Personal loans: banks held steady, SOFOMs took a hit

Across private banks, average CAT (Costo Anual Total — Mexico's all-in annual cost figure) stayed between 38% and 47%, with BBVA at the low end and Scotiabank at the high end. Moves on the order of half a point — nothing worth a headline. The real story is outside traditional banking.

Online SOFOMs — Kueski, MoneyMan, Crediclub — averaged 218%, against 187% in the second half of 2025. That's two extra points a month, sustained. The going explanation: delinquency in the subprime segment has risen, and risk models are passing the cost through into the rate.

Cards: the pecking order didn't change

Nu is still the cheapest among no-annual-fee cards on the list (55% average CAT). Hey Banco trails closely (58%). On cards with an annual fee, Premium clients at BBVA or Santander are paying 5 to 7 points below the headline rate, but that number doesn't show up in public reports — you only see it when you talk to your account executive.
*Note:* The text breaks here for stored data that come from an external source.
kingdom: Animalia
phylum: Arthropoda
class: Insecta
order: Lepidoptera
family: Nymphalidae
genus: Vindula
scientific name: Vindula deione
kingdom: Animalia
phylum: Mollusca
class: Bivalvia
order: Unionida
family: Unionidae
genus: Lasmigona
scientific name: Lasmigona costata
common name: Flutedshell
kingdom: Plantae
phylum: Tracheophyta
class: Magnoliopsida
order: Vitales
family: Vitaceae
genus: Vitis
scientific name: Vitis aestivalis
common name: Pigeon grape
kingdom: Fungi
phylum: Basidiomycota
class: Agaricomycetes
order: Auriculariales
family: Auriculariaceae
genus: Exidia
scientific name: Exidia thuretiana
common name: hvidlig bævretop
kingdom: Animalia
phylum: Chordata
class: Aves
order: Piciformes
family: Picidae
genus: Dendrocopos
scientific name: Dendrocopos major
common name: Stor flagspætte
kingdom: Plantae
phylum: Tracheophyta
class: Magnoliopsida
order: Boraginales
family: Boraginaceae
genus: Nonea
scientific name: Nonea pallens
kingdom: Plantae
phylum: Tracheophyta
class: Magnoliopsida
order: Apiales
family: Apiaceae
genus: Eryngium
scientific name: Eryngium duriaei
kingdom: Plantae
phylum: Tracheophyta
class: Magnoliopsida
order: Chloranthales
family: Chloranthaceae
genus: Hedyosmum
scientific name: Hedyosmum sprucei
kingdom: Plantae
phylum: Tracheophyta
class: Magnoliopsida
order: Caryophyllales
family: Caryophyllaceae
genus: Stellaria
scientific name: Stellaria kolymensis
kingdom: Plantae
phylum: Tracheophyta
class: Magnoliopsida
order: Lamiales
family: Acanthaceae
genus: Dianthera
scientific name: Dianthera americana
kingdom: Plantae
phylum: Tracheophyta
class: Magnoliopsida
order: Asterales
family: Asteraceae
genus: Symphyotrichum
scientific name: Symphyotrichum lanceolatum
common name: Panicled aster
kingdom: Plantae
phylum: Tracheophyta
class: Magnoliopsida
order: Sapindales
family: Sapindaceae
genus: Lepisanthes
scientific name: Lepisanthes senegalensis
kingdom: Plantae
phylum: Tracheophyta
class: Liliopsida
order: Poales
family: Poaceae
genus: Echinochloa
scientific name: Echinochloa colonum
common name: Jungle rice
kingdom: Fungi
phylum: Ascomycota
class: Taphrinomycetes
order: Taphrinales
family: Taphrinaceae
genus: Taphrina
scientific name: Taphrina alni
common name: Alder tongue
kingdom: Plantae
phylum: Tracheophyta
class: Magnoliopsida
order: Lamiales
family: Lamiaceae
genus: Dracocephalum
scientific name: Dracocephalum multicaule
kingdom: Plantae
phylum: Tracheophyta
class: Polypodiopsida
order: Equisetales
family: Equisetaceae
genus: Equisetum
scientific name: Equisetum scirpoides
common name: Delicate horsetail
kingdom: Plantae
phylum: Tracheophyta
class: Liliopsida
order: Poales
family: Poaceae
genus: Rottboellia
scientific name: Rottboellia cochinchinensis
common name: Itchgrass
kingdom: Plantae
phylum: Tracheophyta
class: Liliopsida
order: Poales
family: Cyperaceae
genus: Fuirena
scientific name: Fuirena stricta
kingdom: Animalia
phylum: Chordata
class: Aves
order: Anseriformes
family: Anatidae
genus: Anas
Mortgages: half a point, a lot of money

BBVA reported 11.4% average CAT on fixed-rate mortgages, Santander 12.0%, Banorte 11.8%, Scotia 12.4%. On a two-million-peso loan over 20 years, the half-point gap between BBVA and Scotia adds up to roughly 280,000 pesos over the life of the loan. Not trivial.

What this means if you're about to borrow

If the plan was to refinance a card with a personal loan, bank rates are right where they were — the window is still open. If you were thinking of tapping an online SOFOM, do it only for the smallest amount and shortest term you can stomach; the effective price has climbed for two semesters running and hasn't hit a ceiling yet.

The full report is on condusef.gob.mx, under Average CAT. Worth reading before you sign for any new plastic.